Heretofore, the brake on dispatching even a modest U.S. team has been the adamant opposition of the government of Israel. This position was born of hard experience with international monitors in Lebanon, where the latter’s presence did nothing to impede attacks by Hezbollah and other Syrian-backed forces on the Jewish State and its personnel. The U.N. observer force did, however, greatly complicate Israel’s options and ability to deal with the threats posed by such enemies.

The inherent problem posed by inserting foreign observers into this conflict was recently underscored when the international peacekeeping forces confessed — after repeated denials — that they had indeed filmed Hezbollah operatives kidnapping three Israeli soldiers near the Lebanese border. When, at last, the U.N. turned the film over to the Israelis, the images of the kidnappers’ faces were obscured, ostensibly in order to protect the monitors from Arab terrorist “reprisals.”

Americans May Be Even More Problematic Than Other Foreigners

Tragically, the Israeli government — presumably under intense pressure from Secretary of State Colin Powell and other American officials who have embraced a call for international monitors included in a set of recommendations served up in recent weeks by a commission led by former Senator George Mitchell — has fatally shifted its stance on admitting observers. Last week, Foreign Minister Shimon Peres declared: “We were never against the idea that the CIA [agents in Israel to facilitate security talks between the Palestinians and Israelis] bring other monitors to help their work, but we are against an international force. If it is a question of American monitors, we don’t have a problem with that.”

Naturally, Israel’s willingness to accept American monitors will make it hard — if not, as a practical matter, impossible — for members of the Bush Administration and legislators who understand that no good can come of this initiative to oppose it.
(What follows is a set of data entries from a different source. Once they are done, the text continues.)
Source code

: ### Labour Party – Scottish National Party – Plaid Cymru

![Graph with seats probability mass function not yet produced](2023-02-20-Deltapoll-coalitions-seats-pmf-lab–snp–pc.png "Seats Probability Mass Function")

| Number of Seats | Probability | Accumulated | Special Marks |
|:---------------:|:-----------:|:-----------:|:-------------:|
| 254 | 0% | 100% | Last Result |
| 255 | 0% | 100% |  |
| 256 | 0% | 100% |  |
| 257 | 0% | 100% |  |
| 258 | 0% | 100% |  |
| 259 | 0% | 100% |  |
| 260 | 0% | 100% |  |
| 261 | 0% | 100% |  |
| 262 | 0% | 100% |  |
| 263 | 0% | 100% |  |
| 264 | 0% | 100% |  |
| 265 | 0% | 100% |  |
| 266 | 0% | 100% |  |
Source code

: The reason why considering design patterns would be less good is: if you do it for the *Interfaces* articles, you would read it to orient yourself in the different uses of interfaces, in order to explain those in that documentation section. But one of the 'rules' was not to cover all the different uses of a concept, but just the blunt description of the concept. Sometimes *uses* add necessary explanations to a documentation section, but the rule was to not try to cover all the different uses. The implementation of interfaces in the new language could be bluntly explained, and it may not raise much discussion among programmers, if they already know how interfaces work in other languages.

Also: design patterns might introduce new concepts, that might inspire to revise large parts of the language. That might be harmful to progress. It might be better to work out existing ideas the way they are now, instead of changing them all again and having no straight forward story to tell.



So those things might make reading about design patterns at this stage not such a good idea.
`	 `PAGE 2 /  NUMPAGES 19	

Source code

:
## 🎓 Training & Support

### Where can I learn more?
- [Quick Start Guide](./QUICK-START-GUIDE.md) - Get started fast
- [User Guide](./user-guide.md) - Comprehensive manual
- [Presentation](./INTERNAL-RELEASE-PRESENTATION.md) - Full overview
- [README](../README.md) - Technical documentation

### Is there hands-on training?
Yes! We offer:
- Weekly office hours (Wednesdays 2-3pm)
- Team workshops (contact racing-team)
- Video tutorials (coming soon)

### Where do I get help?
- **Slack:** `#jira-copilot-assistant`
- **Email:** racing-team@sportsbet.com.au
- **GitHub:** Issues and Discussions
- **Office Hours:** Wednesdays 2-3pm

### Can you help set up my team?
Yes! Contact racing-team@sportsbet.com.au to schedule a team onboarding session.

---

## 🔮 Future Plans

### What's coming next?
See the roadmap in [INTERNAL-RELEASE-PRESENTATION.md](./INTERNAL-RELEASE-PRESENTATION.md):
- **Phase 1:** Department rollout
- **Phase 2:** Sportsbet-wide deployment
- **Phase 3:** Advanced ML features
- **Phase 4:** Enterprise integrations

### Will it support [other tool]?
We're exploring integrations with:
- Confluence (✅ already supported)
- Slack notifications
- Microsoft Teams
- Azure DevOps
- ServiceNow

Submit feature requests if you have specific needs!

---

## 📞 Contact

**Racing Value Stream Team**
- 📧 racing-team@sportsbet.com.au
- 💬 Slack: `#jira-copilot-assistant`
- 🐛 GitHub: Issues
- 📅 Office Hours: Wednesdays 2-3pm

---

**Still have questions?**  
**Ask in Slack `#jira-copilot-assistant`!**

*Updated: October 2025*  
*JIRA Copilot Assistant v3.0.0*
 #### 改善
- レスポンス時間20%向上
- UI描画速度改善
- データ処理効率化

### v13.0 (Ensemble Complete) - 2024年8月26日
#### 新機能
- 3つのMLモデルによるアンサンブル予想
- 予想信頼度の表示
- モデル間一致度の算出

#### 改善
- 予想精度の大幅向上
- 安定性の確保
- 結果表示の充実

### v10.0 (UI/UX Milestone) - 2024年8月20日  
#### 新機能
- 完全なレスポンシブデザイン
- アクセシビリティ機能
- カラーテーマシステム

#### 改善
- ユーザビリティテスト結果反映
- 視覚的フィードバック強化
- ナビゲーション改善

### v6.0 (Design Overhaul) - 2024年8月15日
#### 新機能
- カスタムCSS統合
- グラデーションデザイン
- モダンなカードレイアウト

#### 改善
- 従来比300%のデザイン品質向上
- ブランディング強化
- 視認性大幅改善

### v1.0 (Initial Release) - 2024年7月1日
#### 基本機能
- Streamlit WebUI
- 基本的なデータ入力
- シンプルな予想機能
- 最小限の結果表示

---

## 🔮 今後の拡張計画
In the same way, official Israeli support for the serial concessions entailed in the so-called Oslo “peace process” undercut more sensible friends of Israel, both in the United States and elsewhere, and led to the present debacle of an armed Palestinian proto-nation intent on emerging not only as a state in its own right, but eliminating the Jewish one next door.

Unlike the folly of an open-ended U.S. deployment unjustified by any direct American interests, the insertion of our personnel into the midst of the Israeli-Palestinian conflict can only serve to jeopardize this country’s real and abiding interest in the Middle East: ensuring the continued survival and flourishing of its only reliable and democratic ally, Israel. At the very least, the mere presence of our people on the ground will be a tangible expression of moral equivalence between Arabs initiating the majority of the attacks and Israelis at the receiving end. When (not if) Americans get hurt, even if it is by Palestinians, popular opinion in this country will likely find fault with Israel for needing such monitors in the first place.

The Bottom Line

It can only be hoped that Prime Minister Ariel Sharon will recognize the danger inherent in taking the first step on this classic slippery slope. He should revert to Israel’s traditional and validated attitude by telling his friend, George W. Bush, “Thanks, but no thanks” with respect to putting any foreign monitors, including Americans, into the combustible Israeli-Palestinian mix. Even if he doesn’t, Mr. Bush should come to his senses before the Arabists in his State Department and the “international community” embroil him in another, far more problematic mission in the Middle East than that he inherited in the Balkans.